Original URL: http://www.azcentral.com/arizonarepublic/local/articles/1025maximus25.html
Chandler police changes vowed:
Reaction to consultant's report
CHANDLER - He'll be replaced before the end of the year, but acting Police Chief Dave Neuman vowed Friday to work on changes in the department recommended by an outside review.
The 48 recommendations by consultant Maximus Inc. include improving community relations, rearranging staff and increasing training. Some, like construction of substations, upgrading computerized record keeping and adding employees, could cost up to $18 million, the City Council learned during a post-midnight briefing at the end of Thursday's council meeting.

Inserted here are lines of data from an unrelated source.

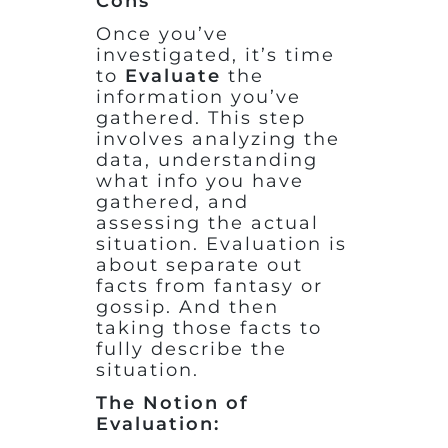
Cons
Once you’ve
investigated, it’s time
to
Evaluate
the
information you’ve
gathered. This step
involves analyzing the
data, understanding
what info you have
gathered, and
assessing the actual
situation. Evaluation is
about separate out
facts from fantasy or
gossip. And then
taking those facts to
fully describe the
situation.
The Notion of
Evaluation: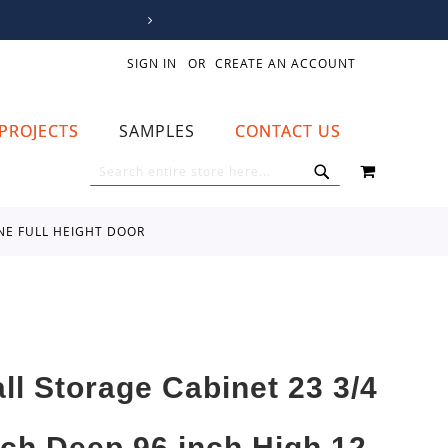
SIGN IN
CREATE AN ACCOUNT
PROJECTS
SAMPLES
CONTACT US
MY CART
SEARCH
SEARCH
ONE FULL HEIGHT DOOR
all Storage Cabinet 23 3/4
nch Deep 96 inch High 12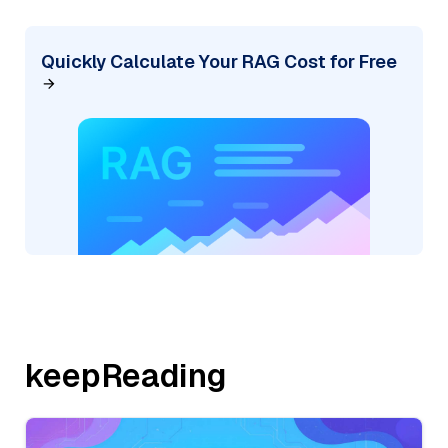
Quickly Calculate Your RAG Cost for Free
keepReading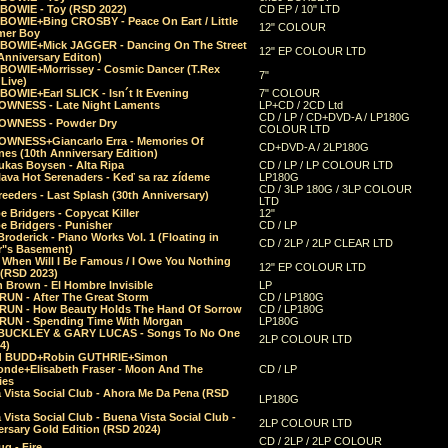
 BOWIE - Toy (RSD 2022)
CD EP / 10" LTD
 BOWIE+Bing CROSBY - Peace On Eart / Little
12" COLOUR
er Boy
 BOWIE+Mick JAGGER - Dancing On The Street
12" EP COLOUR LTD
Anniversary Editon)
 BOWIE+Morrissey - Cosmic Dancer (T.Rex
7"
Live)
BOWIE+Earl SLICK - Isn´t It Evening
7" COLOUR
OWNESS - Late Night Laments
LP+CD / 2CD Ltd
CD / LP / CD+DVD-A / LP180G
OWNESS - Powder Dry
COLOUR LTD
OWNESS+Giancarlo Erra - Memories Of
CD+DVD-A / 2LP180G
es (10th Anniversary Edition)
ukas Boysen - Alta Ripa
CD / LP / LP COLOUR LTD
lava Hot Serenaders - Keď sa raz zídeme
LP180G
CD / 3LP 180G / 3LP COLOUR
eeders - Last Splash (30th Anniversary)
LTD
 Bridgers - Copycat Killer
12"
e Bridgers - Punisher
CD / LP
Broderick - Piano Works Vol. 1 (Floating in
CD / 2LP / 2LP CLEAR LTD
r"s Basement)
 When Will I Be Famous / I Owe You Nothing
12" EP COLOUR LTD
 (RSD 2023)
 Brown - El Hombre Invisible
LP
RUN - After The Great Storm
CD / LP180G
RUN - How Beauty Holds The Hand Of Sorrow
CD / LP180G
RUN - Spending Time With Morgan
LP180G
BUCKLEY & GARY LUCAS - Songs To No One
2LP COLOUR LTD
4)
d BUDD+Robin GUTHRIE+Simon
nde+Elisabeth Fraser - Moon And The
CD / LP
ies
 Vista Social Club - Ahora Me Da Pena (RSD
LP180G
Vista Social Club - Buena Vista Social Club -
2LP COLOUR LTD
rsary Gold Edition (RSD 2024)
CD / 2LP / 2LP COLOUR
g - Fire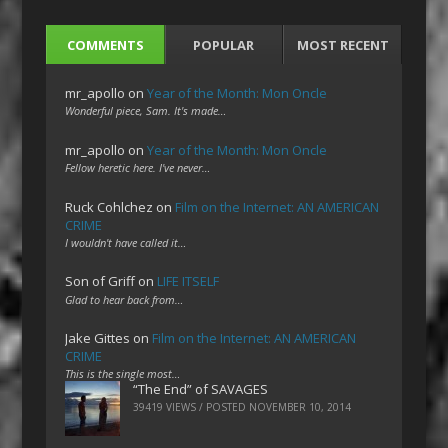
COMMENTS
POPULAR
MOST RECENT
mr_apollo
on
Year of the Month: Mon Oncle
Wonderful piece, Sam. It's made…
mr_apollo
on
Year of the Month: Mon Oncle
Fellow heretic here. I've never…
Ruck Cohlchez
on
Film on the Internet: AN AMERICAN
CRIME
I wouldn't have called it…
Son of Griff
on
LIFE ITSELF
Glad to hear back from…
Jake Gittes
on
Film on the Internet: AN AMERICAN
CRIME
This is the single most…
“The End” of SAVAGES
39419 VIEWS / POSTED
NOVEMBER 10, 2014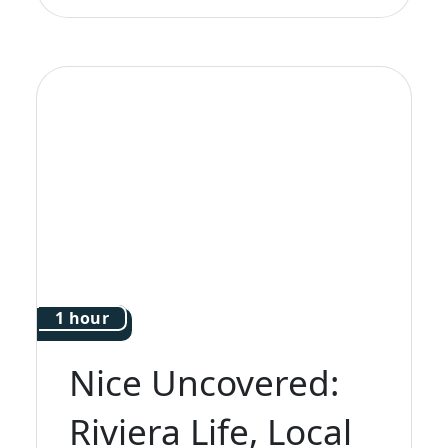
1 hour
Nice Uncovered:
Riviera Life, Local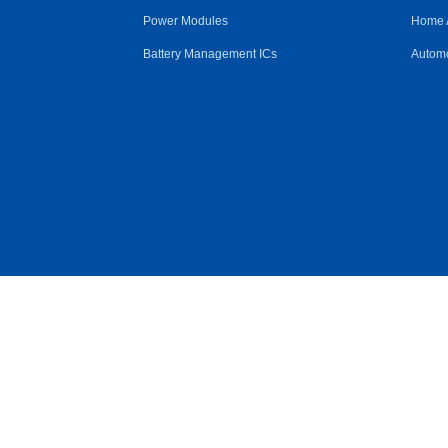
Power Modules
Home 
Battery Management ICs
Automo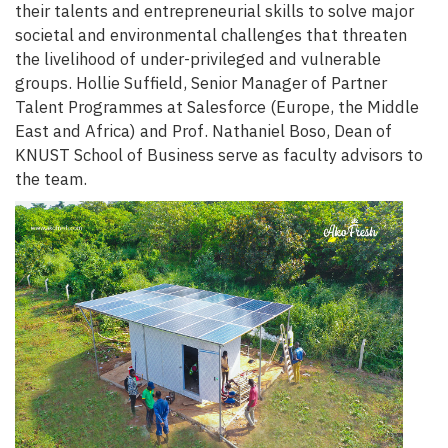
their talents and entrepreneurial skills to solve major
societal and environmental challenges that threaten
the livelihood of under-privileged and vulnerable
groups. Hollie Suffield, Senior Manager of Partner
Talent Programmes at Salesforce (Europe, the Middle
East and Africa) and Prof. Nathaniel Boso, Dean of
KNUST School of Business serve as faculty advisors to
the team.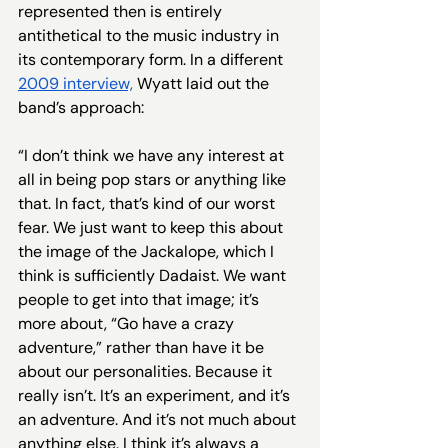
represented then is entirely 
antithetical to the music industry in 
its contemporary form. In a different 
2009 interview,
 Wyatt laid out the 
band’s approach:
“I don’t think we have any interest at 
all in being pop stars or anything like 
that. In fact, that’s kind of our worst 
fear. We just want to keep this about 
the image of the Jackalope, which I 
think is sufficiently Dadaist. We want 
people to get into that image; it’s 
more about, “Go have a crazy 
adventure,” rather than have it be 
about our personalities. Because it 
really isn’t. It’s an experiment, and it’s 
an adventure. And it’s not much about 
anything else. I think it’s always a 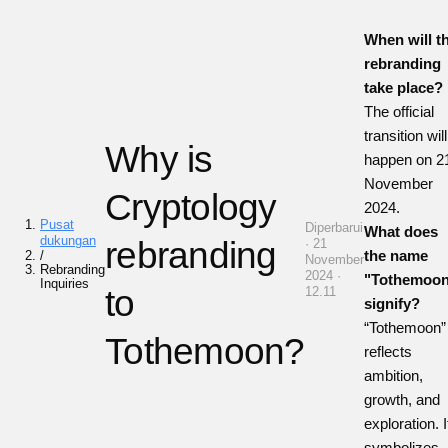
When will t
rebranding
take place?
The official
transition will
Why is
happen on 2
November
Cryptology
2024.
Pusat
Diperbarui
What does
dukungan
rebranding
· 21
the name
/
November
Rebranding
2024 ·
"Tothemoo
Inquiries
to
12.11
signify?
“Tothemoon”
Tothemoon?
reflects
ambition,
growth, and
exploration. I
symbolizes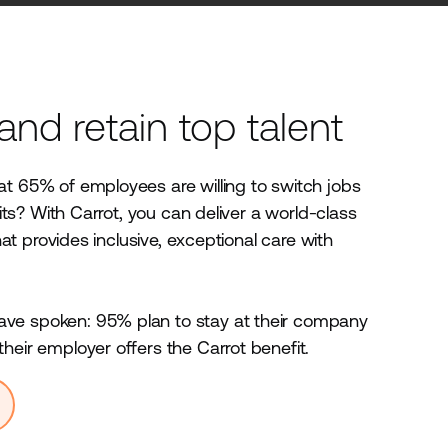
 and retain top talent
t 65% of employees are willing to switch jobs
efits? With Carrot, you can deliver a world-class
 that provides inclusive, exceptional care with
.
e spoken: 95% plan to stay at their company
heir employer offers the Carrot benefit.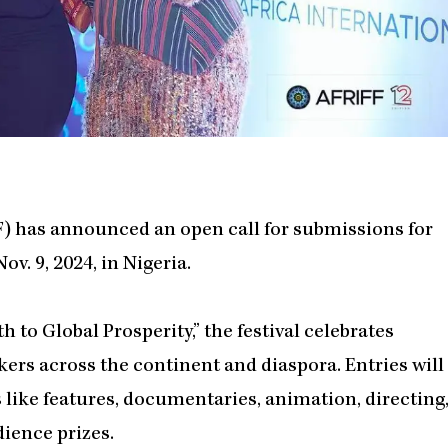
FF) has announced an open call for submissions for
ov. 9, 2024, in Nigeria.
to Global Prosperity,” the festival celebrates
kers across the continent and diaspora. Entries will
like features, documentaries, animation, directing
dience prizes.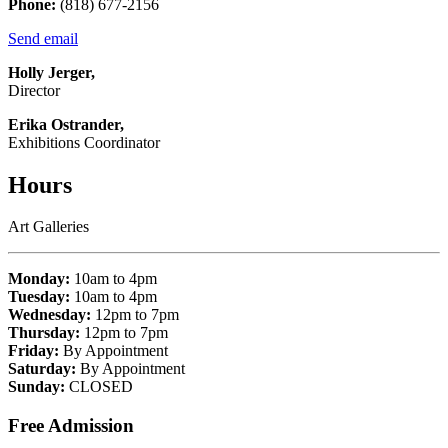
Phone:
(818) 677-2156
Send email
Holly Jerger,
Director
Erika Ostrander,
Exhibitions Coordinator
Hours
Art Galleries
Monday:
10am to 4pm
Tuesday:
10am to 4pm
Wednesday:
12pm to 7pm
Thursday:
12pm to 7pm
Friday:
By Appointment
Saturday:
By Appointment
Sunday:
CLOSED
Free Admission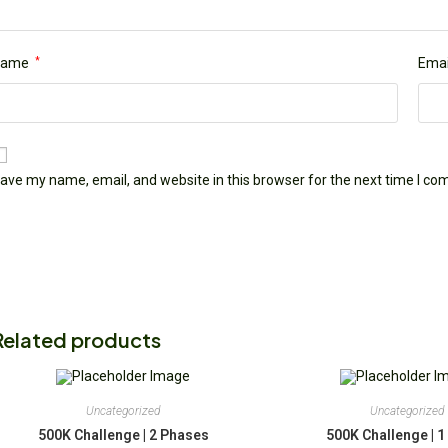
Name
*
Emai
ave my name, email, and website in this browser for the next time I c
Related products
Uncategorized
Uncategorized
500K Challenge | 2 Phases
500K Challenge | 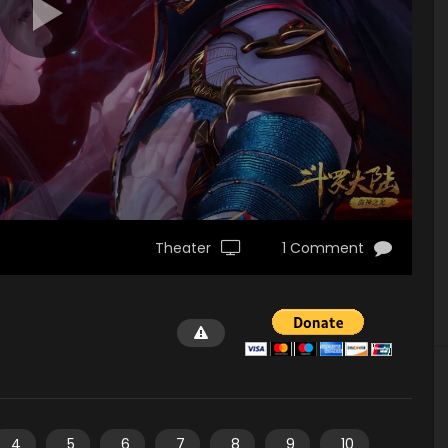
Theater
1 Comment
4
5
6
7
8
9
10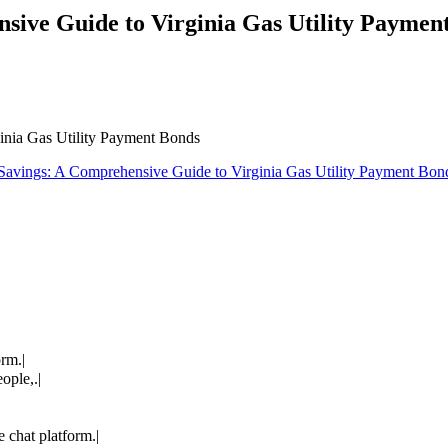
sive Guide to Virginia Gas Utility Paymen
inia Gas Utility Payment Bonds
Savings: A Comprehensive Guide to Virginia Gas Utility Payment Bon
orm.|
ople,.|
 chat platform.|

At a community meeting on the 227-page review Friday, Neuman told an audience of eight that he made some changes before the study was finished. "I could have just sat there and let things go, but we're trying to make things better, to move forward," he said. When one resident asked how they'll know if the changes are made, Neuman said he will post details on the city's Web site, www.chandler az.gov.
At the meeting, Joe Diaz, 59, suggested the department offer pay incentives for bilingual officers in light of the study's recommendation that police reach out to Latinos.
Joel Munter, 44, a member of the city's Human Relations Commission, said he was disappointed more residents didn't attend Friday's session.
While Maximus spokesman Craig Fraser summarized his findings and took questions from residents at the downtown Community Center, screening committees were interviewing six finalists for the chief's job behind closed doors in adjoining city offices. Neuman didn't apply but told the audience during the community meeting that he may seek the job in the future. After 20 years, officers are assured retirement benefits equivalent to at least half their salary; Neuman has 17½ years on the force.
The $181,148 Maximus review was commissioned by the City Council in March, a month after former Chief Bobby Joe Harris retired under pressure following two officers' on-duty deaths, the shooting of a civilian by an officer, and the firing and subsequent reinstatement of an officer who complained about safety problems.
Although Harris' name wasn't mentioned during Maximus' public presentations, the study said department employees were critical of a "good old boy" system in promotions and discipline. Maximus recommended changes in performance reviews, promotions and some pay scales.
However, Fraser said that the department is a "fundamentally solid" agency and that 48 is a low number of recommendations in a field where 100 or more is average. City Council members praised the results and said they will help the next chief better run a department in the fast-growing city.
"Some things aren't easy fixes," Councilwoman Patti Bruno said. "But I hope we don't just put the (study) book aside to gather dust."